Furthermore, people are discouraged from cycling if their perception is heightened that it is a 'dangerous' form of travel and that it is only safe to do so if a helmet is worn. The result of this is that the considerable latent demand for cycling - an ideal mode for the majority of the population for most of their journeys - continues to be suppressed. As cycling is also a convenient and routine way of maintaining fitness, a significant route to public health is prejudiced.
There remain then three questions to be answered. First, should helmet wearing be made mandatory? The report on which this paper is based has revealed no case for such a law. In addition to the absence of proof that helmet wearing reduces the risk of head injury, such a law would represent an infringement of civil rights. Moreover, where it has been introduced, it has led to a significant reduction in cycling.
The second question to address is whether, whilst not making it mandatory, cyclists should nevertheless be encouraged to wear helmets -in effect, obliged to do so by 'moral' persuasion rather than by law. However, other than concern on the civil rights issue, the approach to helmet wearing by this means rather than by coercion through legislation would appear to be equally invalid.

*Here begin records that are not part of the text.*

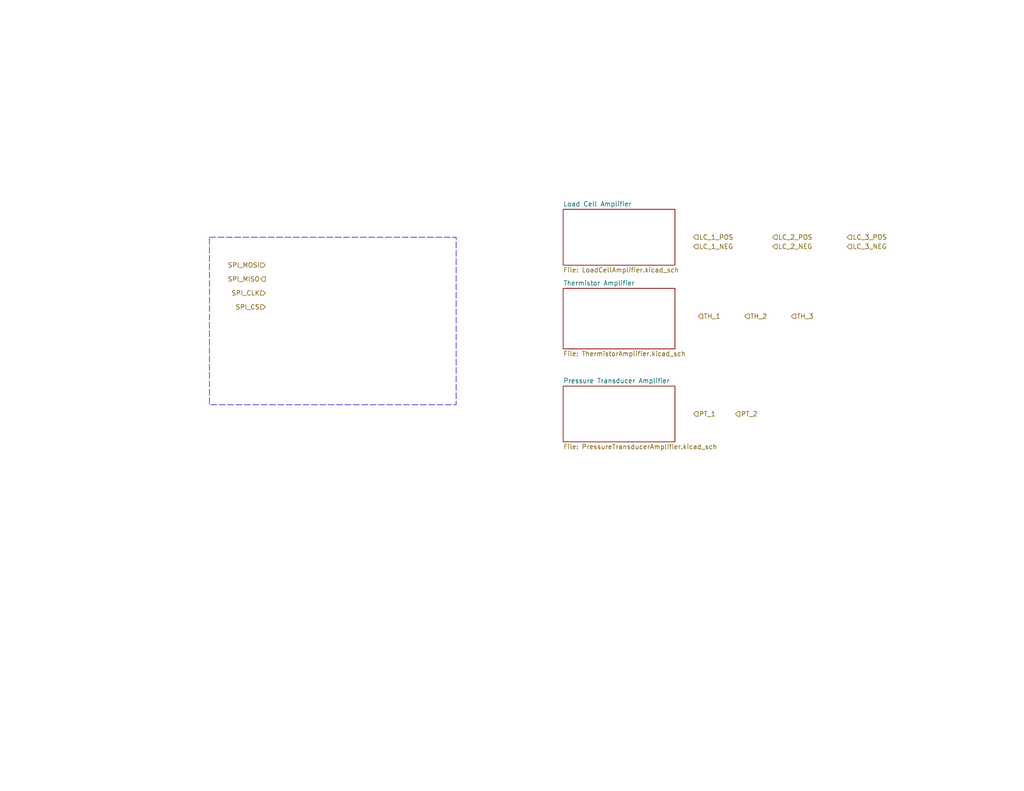
<source format=kicad_sch>
(kicad_sch
	(version 20231120)
	(generator "eeschema")
	(generator_version "8.0")
	(uuid "5659e154-d5aa-4e0f-9187-c95dcfc59c2f")
	(paper "A")
	(title_block
		(title "Unify")
		(date "2025-02-26")
		(rev "1")
		(company "Rocket Propulsion Group, UNL")
		(comment 1 "Jack Shaver")
	)
	(lib_symbols)
	(rectangle
		(start 57.15 64.77)
		(end 124.46 110.49)
		(stroke
			(width 0)
			(type dash)
		)
		(fill
			(type none)
		)
		(uuid 92d2bc6f-14fb-43b4-b99e-b560ef825077)
	)
	(hierarchical_label "TH_2"
		(shape input)
		(at 203.2 86.36 0)
		(fields_autoplaced yes)
		(effects
			(font
				(size 1.27 1.27)
			)
			(justify left)
		)
		(uuid "02dabc01-dd46-447d-93ed-8cf0ef117913")
	)
	(hierarchical_label "PT_2"
		(shape input)
		(at 200.66 113.03 0)
		(fields_autoplaced yes)
		(effects
			(font
				(size 1.27 1.27)
			)
			(justify left)
		)
		(uuid "0d1cf23c-e047-40f6-814b-cd9f587ba717")
	)
	(hierarchical_label "SPI_MOSI"
		(shape input)
		(at 72.39 72.39 180)
		(fields_autoplaced yes)
		(effects
			(font
				(size 1.27 1.27)
			)
			(justify right)
		)
		(uuid "433cb45e-b657-4ac5-8609-527246770e79")
	)
	(hierarchical_label "TH_3"
		(shape input)
		(at 215.9 86.36 0)
		(fields_autoplaced yes)
		(effects
			(font
				(size 1.27 1.27)
			)
			(justify left)
		)
		(uuid "4b249a7c-0903-4ae1-901e-619ac38a552d")
	)
	(hierarchical_label "SPI_MISO"
		(shape output)
		(at 72.39 76.2 180)
		(fields_autoplaced yes)
		(effects
			(font
				(size 1.27 1.27)
			)
			(justify right)
		)
		(uuid "4f80ccfb-68a0-44e7-ae96-ecfde1f2139e")
	)
	(hierarchical_label "LC_1_NEG"
		(shape input)
		(at 189.23 67.31 0)
		(fields_autoplaced yes)
		(effects
			(font
				(size 1.27 1.27)
			)
			(justify left)
		)
		(uuid "4fdc3c2d-0b7b-42c6-a900-313f27d88c85")
	)
	(hierarchical_label "LC_1_POS"
		(shape input)
		(at 189.23 64.77 0)
		(fields_autoplaced yes)
		(effects
			(font
				(size 1.27 1.27)
			)
			(justify left)
		)
		(uuid "62e49c94-c42e-4e83-8139-d23345e84d38")
	)
	(hierarchical_label "LC_2_POS"
		(shape input)
		(at 210.82 64.77 0)
		(fields_autoplaced yes)
		(effects
			(font
				(size 1.27 1.27)
			)
			(justify left)
		)
		(uuid "69940dbe-8abd-4f91-a23e-7df38237a639")
	)
	(hierarchical_label "SPI_CS"
		(shape input)
		(at 72.39 83.82 180)
		(fields_autoplaced yes)
		(effects
			(font
				(size 1.27 1.27)
			)
			(justify right)
		)
		(uuid "6e0e9923-c159-489d-951b-edd3b31b3aef")
	)
	(hierarchical_label "LC_3_NEG"
		(shape input)
		(at 231.14 67.31 0)
		(fields_autoplaced yes)
		(effects
			(font
				(size 1.27 1.27)
			)
			(justify left)
		)
		(uuid "af56968e-1dc4-4e78-aa70-e891c8f8c8ed")
	)
	(hierarchical_label "TH_1"
		(shape input)
		(at 190.5 86.36 0)
		(fields_autoplaced yes)
		(effects
			(font
				(size 1.27 1.27)
			)
			(justify left)
		)
		(uuid "b14835ba-4704-43eb-bb9a-46915fbb1812")
	)
	(hierarchical_label "LC_3_POS"
		(shape input)
		(at 231.14 64.77 0)
		(fields_autoplaced yes)
		(effects
			(font
				(size 1.27 1.27)
			)
			(justify left)
		)
		(uuid "b58410dd-b8c6-497e-a2a3-c75c3b0cce94")
	)
	(hierarchical_label "LC_2_NEG"
		(shape input)
		(at 210.82 67.31 0)
		(fields_autoplaced yes)
		(effects
			(font
				(size 1.27 1.27)
			)
			(justify left)
		)
		(uuid "b72d7ac6-e80f-4499-a605-8d62c283c824")
	)
	(hierarchical_label "SPI_CLK"
		(shape input)
		(at 72.39 80.01 180)
		(fields_autoplaced yes)
		(effects
			(font
				(size 1.27 1.27)
			)
			(justify right)
		)
		(uuid "b8b4b25e-b7cc-4f7d-b7c4-7f336a269b08")
	)
	(hierarchical_label "PT_1"
		(shape input)
		(at 189.23 113.03 0)
		(fields_autoplaced yes)
		(effects
			(font
				(size 1.27 1.27)
			)
			(justify left)
		)
		(uuid "f61063d6-d8e7-47cd-b274-f3469ded742d")
	)
	(sheet
		(at 153.67 78.74)
		(size 30.48 16.51)
		(fields_autoplaced yes)
		(stroke
			(width 0.1524)
			(type solid)
		)
		(fill
			(color 0 0 0 0.0000)
		)
		(uuid "0a2bd390-ac00-41d7-a8e9-1f8750486519")
		(property "Sheetname" "Thermistor Amplifier"
			(at 153.67 78.0284 0)
			(effects
				(font
					(size 1.27 1.27)
				)
				(justify left bottom)
			)
		)
		(property "Sheetfile" "ThermistorAmplifier.kicad_sch"
			(at 153.67 95.8346 0)
			(effects
				(font
					(size 1.27 1.27)
				)
				(justify left top)
			)
		)
		(instances
			(project "Unify_1"
				(path "/d7aca1e7-56c9-4872-aeb9-41a48900f4f9/97306078-1bcd-4a5e-bb39-f578babf865f"
					(page "9")
				)
			)
		)
	)
	(sheet
		(at 153.67 105.41)
		(size 30.48 15.24)
		(fields_autoplaced yes)
		(stroke
			(width 0.1524)
			(type solid)
		)
		(fill
			(color 0 0 0 0.0000)
		)
		(uuid "32096169-1a6b-4b50-814f-5c534ca4dca5")
		(property "Sheetname" "Pressure Transducer Amplifier"
			(at 153.67 104.6984 0)
			(effects
				(font
					(size 1.27 1.27)
				)
				(justify left bottom)
			)
		)
		(property "Sheetfile" "PressureTransducerAmplifier.kicad_sch"
			(at 153.67 121.2346 0)
			(effects
				(font
					(size 1.27 1.27)
				)
				(justify left top)
			)
		)
		(instances
			(project "Unify_1"
				(path "/d7aca1e7-56c9-4872-aeb9-41a48900f4f9/97306078-1bcd-4a5e-bb39-f578babf865f"
					(page "10")
				)
			)
		)
	)
	(sheet
		(at 153.67 57.15)
		(size 30.48 15.24)
		(fields_autoplaced yes)
		(stroke
			(width 0.1524)
			(type solid)
		)
		(fill
			(color 0 0 0 0.0000)
		)
		(uuid "9b384879-d6cc-4a28-b2e4-68f8ad68b5c5")
		(property "Sheetname" "Load Cell Amplifier"
			(at 153.67 56.4384 0)
			(effects
				(font
					(size 1.27 1.27)
				)
				(justify left bottom)
			)
		)
		(property "Sheetfile" "LoadCellAmplifier.kicad_sch"
			(at 153.67 72.9746 0)
			(effects
				(font
					(size 1.27 1.27)
				)
				(justify left top)
			)
		)
		(instances
			(project "Unify_1"
				(path "/d7aca1e7-56c9-4872-aeb9-41a48900f4f9/97306078-1bcd-4a5e-bb39-f578babf865f"
					(page "8")
				)
			)
		)
	)
)

</source>
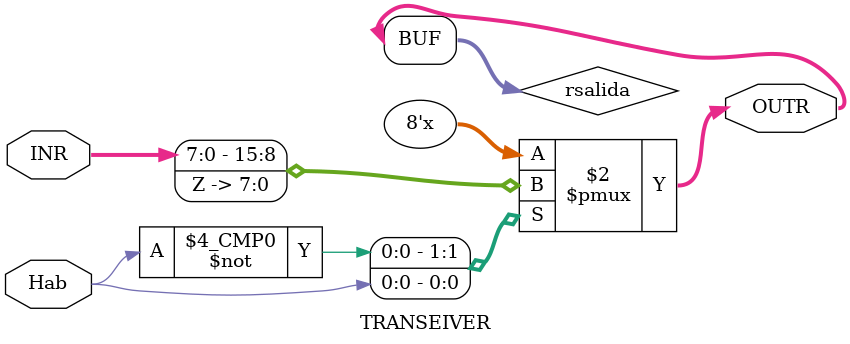
<source format=v>
module TRANSEIVER(INR, Hab, OUTR);
    input  [7:0] INR;
    input        Hab;
    output [7:0] OUTR;
	 reg 	  [7:0] rsalida;
	 
	 always @ (INR,Hab)
	 begin
		case(Hab)
			1'b0:rsalida=INR;
			1'b1:rsalida=8'bzzzzzzzz;
		endcase
	 end
	 assign OUTR =rsalida;
endmodule
</source>
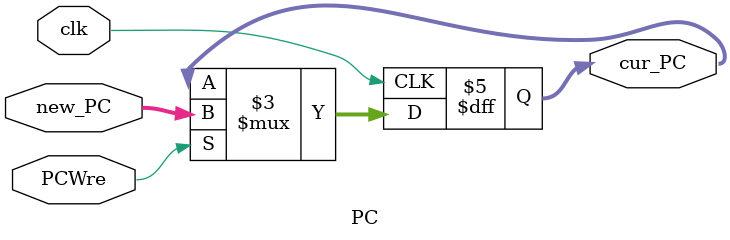
<source format=v>
`timescale 1ns / 1ps


module PC(
    input clk, 
    input PCWre,//0 ²»¸üÐÂ 1 ¸üÐÂ
    input [31:0]new_PC,
    output  reg[31:0]cur_PC
 );
  always @(posedge clk)begin//Ê±ÐòÂß¼­
      if(PCWre==1'b1)
         cur_PC<=new_PC;
  end
endmodule

</source>
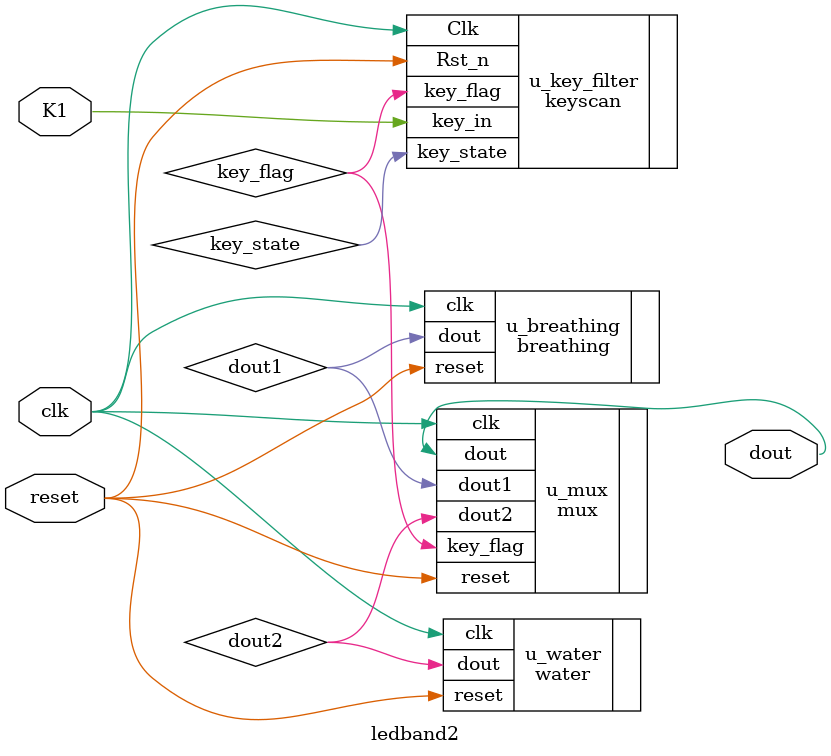
<source format=v>
module ledband2
(
    input clk,
    input reset,
    input K1,
    output wire dout
);

wire dout1,dout2;
wire key_flag,key_state;

breathing  u_breathing (
    .clk                     ( clk     ),
    .reset                   ( reset   ),

    .dout                    ( dout1    )
);

water  u_water (
    .clk                     ( clk     ),
    .reset                   ( reset   ),

    .dout                    ( dout2    )
);

mux  u_mux (
    .clk                     ( clk        ),
    .reset                   ( reset      ),
    .dout1                   ( dout1      ),
    .dout2                   ( dout2      ),
    .key_flag                ( key_flag   ),

    .dout                    ( dout       )
);

keyscan  u_key_filter (
    .Clk                     ( clk         ),
    .Rst_n                   ( reset       ),
    .key_in                  ( K1      ),

    .key_flag                ( key_flag    ),
    .key_state               ( key_state   )
);

endmodule
</source>
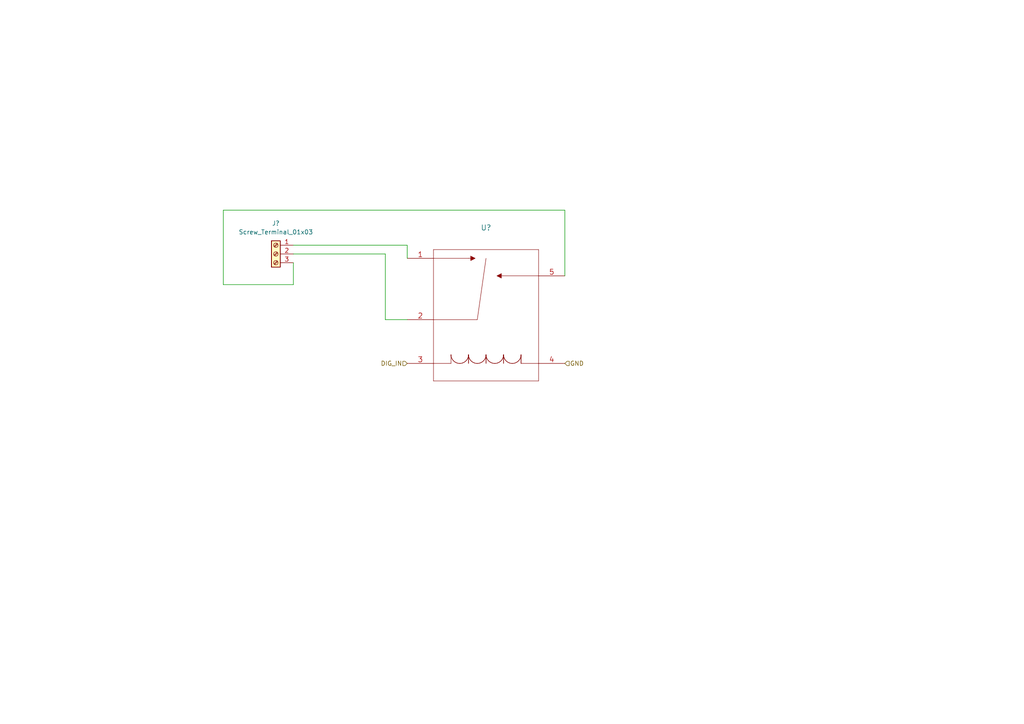
<source format=kicad_sch>
(kicad_sch (version 20211123) (generator eeschema)

  (uuid bbd16a9c-5281-4c1a-bbe8-08504793f00f)

  (paper "A4")

  


  (wire (pts (xy 85.09 71.12) (xy 118.11 71.12))
    (stroke (width 0) (type default) (color 0 0 0 0))
    (uuid 18345694-d988-4d52-bde5-39e694e02dd5)
  )
  (wire (pts (xy 85.09 82.55) (xy 64.77 82.55))
    (stroke (width 0) (type default) (color 0 0 0 0))
    (uuid 5ea4c398-c66d-4007-be99-d73d34468928)
  )
  (wire (pts (xy 118.11 71.12) (xy 118.11 74.93))
    (stroke (width 0) (type default) (color 0 0 0 0))
    (uuid 614b638c-b839-41cb-93f8-365b1480730a)
  )
  (wire (pts (xy 64.77 60.96) (xy 163.83 60.96))
    (stroke (width 0) (type default) (color 0 0 0 0))
    (uuid 627a478a-d828-4ba8-8a34-45df03f94adf)
  )
  (wire (pts (xy 85.09 73.66) (xy 111.76 73.66))
    (stroke (width 0) (type default) (color 0 0 0 0))
    (uuid 750c0296-b971-4ba6-bcef-8d67c5542f1b)
  )
  (wire (pts (xy 85.09 76.2) (xy 85.09 82.55))
    (stroke (width 0) (type default) (color 0 0 0 0))
    (uuid 84cfc44b-7717-4458-b458-8698dad8204a)
  )
  (wire (pts (xy 111.76 73.66) (xy 111.76 92.71))
    (stroke (width 0) (type default) (color 0 0 0 0))
    (uuid 8a1b3fd1-fb89-4d2b-bff9-e80875533b98)
  )
  (wire (pts (xy 64.77 82.55) (xy 64.77 60.96))
    (stroke (width 0) (type default) (color 0 0 0 0))
    (uuid 9d14ffb3-ce46-46bf-aa9c-98b53c664d60)
  )
  (wire (pts (xy 111.76 92.71) (xy 118.11 92.71))
    (stroke (width 0) (type default) (color 0 0 0 0))
    (uuid b6e450e4-973d-41cc-a3ab-d960523acfa2)
  )
  (wire (pts (xy 163.83 60.96) (xy 163.83 80.01))
    (stroke (width 0) (type default) (color 0 0 0 0))
    (uuid ecb2507a-cd91-4bd7-993d-88dfdaf3a027)
  )

  (hierarchical_label "DIG_IN" (shape input) (at 118.11 105.41 180)
    (effects (font (size 1.27 1.27)) (justify right))
    (uuid acae08bb-12d4-4a91-afda-b034abd3c2bd)
  )
  (hierarchical_label "GND" (shape input) (at 163.83 105.41 0)
    (effects (font (size 1.27 1.27)) (justify left))
    (uuid d4e4d83a-2c9c-4945-b6d2-edc40dad7b8d)
  )

  (symbol (lib_id "Connector:Screw_Terminal_01x03") (at 80.01 73.66 0) (mirror y) (unit 1)
    (in_bom yes) (on_board yes) (fields_autoplaced)
    (uuid 0d48acbf-cba7-47da-a68b-d53327b88607)
    (property "Reference" "J?" (id 0) (at 80.01 64.77 0))
    (property "Value" "Screw_Terminal_01x03" (id 1) (at 80.01 67.31 0))
    (property "Footprint" "" (id 2) (at 80.01 73.66 0)
      (effects (font (size 1.27 1.27)) hide)
    )
    (property "Datasheet" "~" (id 3) (at 80.01 73.66 0)
      (effects (font (size 1.27 1.27)) hide)
    )
    (pin "1" (uuid ffbb78d9-c201-495d-82b7-e49a2e1ce375))
    (pin "2" (uuid ad9343ed-7f5d-4447-8cd1-d177527bf4a2))
    (pin "3" (uuid 240d9711-d711-4782-a0e9-f47c5614ea51))
  )

  (symbol (lib_id "ALQ105-BAJA:ALQ105") (at 118.11 74.93 0) (unit 1)
    (in_bom yes) (on_board yes) (fields_autoplaced)
    (uuid afc2f75d-c0b7-4fb0-804c-094b5642f6c6)
    (property "Reference" "U?" (id 0) (at 140.97 66.04 0)
      (effects (font (size 1.524 1.524)))
    )
    (property "Value" "" (id 1) (at 140.97 69.85 0)
      (effects (font (size 1.524 1.524)))
    )
    (property "Footprint" "" (id 2) (at 140.97 66.294 0)
      (effects (font (size 1.524 1.524)) hide)
    )
    (property "Datasheet" "" (id 3) (at 118.11 74.93 0)
      (effects (font (size 1.524 1.524)))
    )
    (pin "1" (uuid 8cecc03d-2836-438f-820c-1d1cc19cb1d5))
    (pin "2" (uuid e3deb3c3-3c42-4ee8-9bf9-3fe808521df6))
    (pin "3" (uuid 95b29e3f-e9ec-4156-87ad-9dc26b0e89c8))
    (pin "4" (uuid 7581caf1-0a45-4d31-8bc0-deff816e8865))
    (pin "5" (uuid 6936a5f4-dcb2-4a50-9985-218143b03174))
  )
)

</source>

This then leads to the third question concerned with alternative and effective ways of reducing the risk of accidents, and therefore of head injury, among cyclists. The primary means of reducing serious head injury among cyclists is to create an environment in which accidents are less likely to occur. Such a strategy based on tackling the source of accidents in which cyclists are involved has far greater scope for reducing head injuries than the questionable benefits of promoting helmet wearing among cyclists.